Trecho fornecido ▸
Como dissemos na semana
passada, hoje apresentaremos
o diálogo entre Da.
Leocádia, que, depois de um
importante período de
depressão pela perda súbita
do marido, aceita o convite
e vai ao Centro Espírita
onde Chico se dedica ao
trabalho de mensagens, em
busca de conforto para sua
alma cansada. Após receber a
mensagem que ela julga
autêntica, a cidade entra em
frenesi e os filhos de D.
Leocádia trazem o pároco da
cidade para uma conversa com
a mãe.
Ouçamos o diálogo e a
firmeza no caráter daquela
que não tem dúvidas de que
encontrou na mensagem as
respostas para suas
aflições. Ouçamos a
narrativa de Victor Hugo, no
livro “Árdua Ascensão”
(colocamos as letras P e L
antes das falas do Pároco e
de D. Leocádia,
respectivamente, para
facilitar a compreensão):
– Isto ocorreu quando os
familiares preocupados lhe
trouxeram ao lar o sacerdote
católico, para um lanche, à
tarde, e posterior
conversação.
Gentilmente recebido, depois
das preliminares e das
divagações comuns, foi o
cura quem se adentrou no
assunto que o levara até
ali.
P - Reconhecemos o seu
natural estado de
perturbação, após o
falecimento do esposo. A
Igreja, portanto,
perdoar-lhe-á o pecado de
haver recorrido aos demônios
ou à charlatanice do nosso
pobre Chico, de todos nós
muito conhecido...
L - Perguntaria ao bom amigo
se tomou conhecimento da
mensagem do meu marido, por
que a leu ou por que lhe
informaram?
P - Por informação de
terceiros...
L - Então, mesmo com a sua
bondade e critério, que
sempre respeitei, não lhe
reconheço autoridade para
opinar a respeito de algo
que não conhece. Estive,
sim, com a mente alterada,
porque a alma se encontrava
extenuada ante o acontecido.
A minha religião não
conseguiu armar-me para o
inevitável, aquilo que,
afinal, deve ser a base da
crença: a Imortalidade da
Alma! Nada conheço, ainda, a
respeito do Espiritismo, que
pretendo estudar, mas
afianço-lhe que não fui nem
estou ludibriada por um
intrujão, nem por um
demônio, pela imediata
dedução lógica de que o mal
não faz o bem e a mentira
não suplanta a verdade.
Quanto mais leio as páginas
que me dirigiu o meu esposo,
mais certeza e conforto
moral adquiro, a ponto de
não mais lamentar em
desespero a sua partida,
resignando-me e confiando no
reencontro, mediante o qual
nos é acenada a esperança de
felicidade. Agora, passo-lhe
às mãos a carta do Além,
para que o senhor a possa
julgar com conhecimento de
causa.

Linhas fornecidas ▸
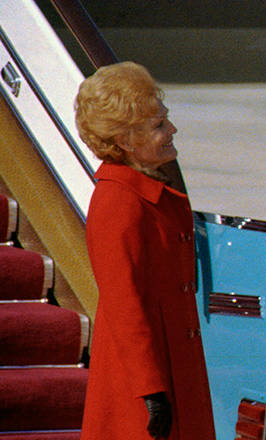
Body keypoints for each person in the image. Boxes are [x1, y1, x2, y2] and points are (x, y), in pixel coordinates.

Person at [75, 61, 214, 439]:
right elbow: (125, 305)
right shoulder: (118, 201)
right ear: (125, 141)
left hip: (176, 370)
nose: (172, 130)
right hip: (141, 382)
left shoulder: (148, 194)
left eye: (165, 119)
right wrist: (150, 391)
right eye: (158, 126)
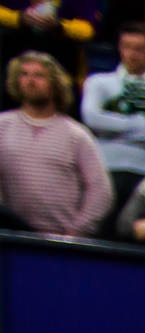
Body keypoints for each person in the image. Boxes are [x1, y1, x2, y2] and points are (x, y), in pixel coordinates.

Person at [79, 22, 145, 221]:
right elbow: (92, 119)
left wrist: (111, 127)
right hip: (104, 167)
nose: (131, 54)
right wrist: (141, 123)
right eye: (126, 47)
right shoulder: (98, 83)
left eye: (139, 49)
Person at [0, 51, 110, 235]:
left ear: (55, 83)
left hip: (59, 240)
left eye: (39, 75)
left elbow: (100, 191)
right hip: (10, 237)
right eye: (24, 74)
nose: (30, 81)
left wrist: (76, 231)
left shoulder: (76, 135)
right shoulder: (2, 126)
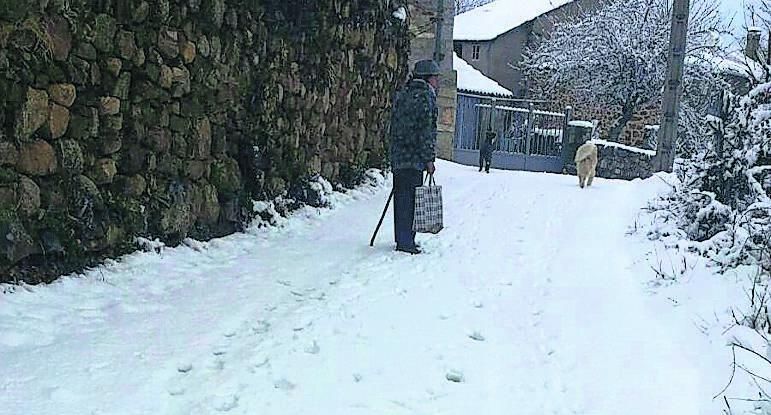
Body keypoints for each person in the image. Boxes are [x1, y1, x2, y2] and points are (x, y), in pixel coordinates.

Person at [388, 59, 439, 255]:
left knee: (401, 198)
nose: (437, 82)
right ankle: (407, 241)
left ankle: (402, 238)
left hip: (399, 155)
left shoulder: (403, 93)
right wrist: (429, 159)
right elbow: (425, 130)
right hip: (414, 158)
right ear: (427, 78)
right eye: (435, 78)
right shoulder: (426, 96)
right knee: (411, 201)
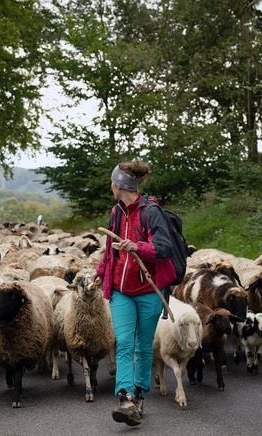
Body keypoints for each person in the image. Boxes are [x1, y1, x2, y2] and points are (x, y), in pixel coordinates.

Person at [94, 160, 176, 427]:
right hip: (121, 290)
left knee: (143, 347)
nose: (111, 186)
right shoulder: (116, 213)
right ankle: (125, 398)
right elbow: (110, 249)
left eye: (112, 182)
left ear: (120, 185)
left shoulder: (151, 212)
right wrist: (101, 271)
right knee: (124, 343)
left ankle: (139, 395)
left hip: (149, 291)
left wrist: (138, 247)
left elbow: (163, 248)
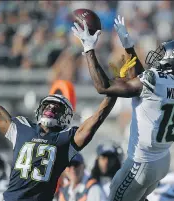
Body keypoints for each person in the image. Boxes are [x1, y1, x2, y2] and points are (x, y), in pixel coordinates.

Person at [0, 58, 135, 201]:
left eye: (57, 108)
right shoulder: (21, 129)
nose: (51, 109)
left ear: (65, 116)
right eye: (48, 105)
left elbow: (97, 118)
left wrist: (114, 91)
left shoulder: (66, 139)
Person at [72, 15, 174, 201]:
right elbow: (145, 83)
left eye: (162, 56)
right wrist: (128, 46)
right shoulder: (162, 82)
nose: (156, 58)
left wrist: (88, 49)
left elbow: (103, 87)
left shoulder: (154, 80)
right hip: (162, 160)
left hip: (142, 162)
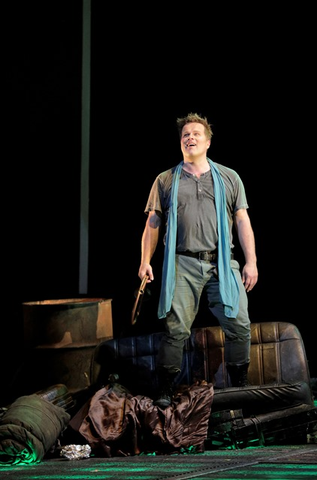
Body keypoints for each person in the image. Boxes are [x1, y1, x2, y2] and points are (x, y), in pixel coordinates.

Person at [138, 112, 258, 409]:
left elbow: (242, 221)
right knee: (175, 327)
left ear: (207, 142)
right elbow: (153, 223)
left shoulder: (229, 178)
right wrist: (145, 261)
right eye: (185, 135)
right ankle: (165, 387)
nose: (189, 137)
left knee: (239, 323)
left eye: (195, 134)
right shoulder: (166, 179)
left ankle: (238, 386)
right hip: (182, 263)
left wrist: (251, 261)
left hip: (222, 263)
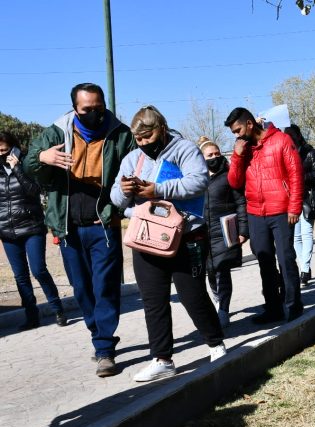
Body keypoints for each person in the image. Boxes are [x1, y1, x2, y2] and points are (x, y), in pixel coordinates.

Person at [25, 83, 135, 378]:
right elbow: (28, 163)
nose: (94, 113)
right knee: (82, 289)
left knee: (105, 287)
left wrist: (119, 202)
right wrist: (42, 158)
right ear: (75, 108)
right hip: (68, 226)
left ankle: (104, 348)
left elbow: (136, 171)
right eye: (87, 109)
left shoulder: (120, 133)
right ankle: (95, 332)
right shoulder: (56, 132)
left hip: (104, 224)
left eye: (98, 107)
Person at [111, 106, 227, 382]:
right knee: (153, 300)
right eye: (138, 140)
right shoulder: (131, 160)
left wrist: (158, 189)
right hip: (148, 239)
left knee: (192, 295)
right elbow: (116, 199)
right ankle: (162, 358)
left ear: (161, 129)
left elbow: (198, 182)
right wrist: (125, 194)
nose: (143, 144)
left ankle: (216, 345)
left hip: (187, 236)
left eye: (147, 137)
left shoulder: (184, 149)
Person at [226, 107, 304, 323]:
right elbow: (234, 182)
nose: (237, 135)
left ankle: (293, 305)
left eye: (238, 130)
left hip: (281, 210)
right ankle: (273, 308)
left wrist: (294, 207)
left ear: (250, 124)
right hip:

Objetivo da tarefa ▸ Segundo o trecho fornecido, que letras marcam as falas do pároco e as de D. Leocádia?

Resultado ▸ A letra P marca as falas do pároco, e a letra L, as de D. Leocádia.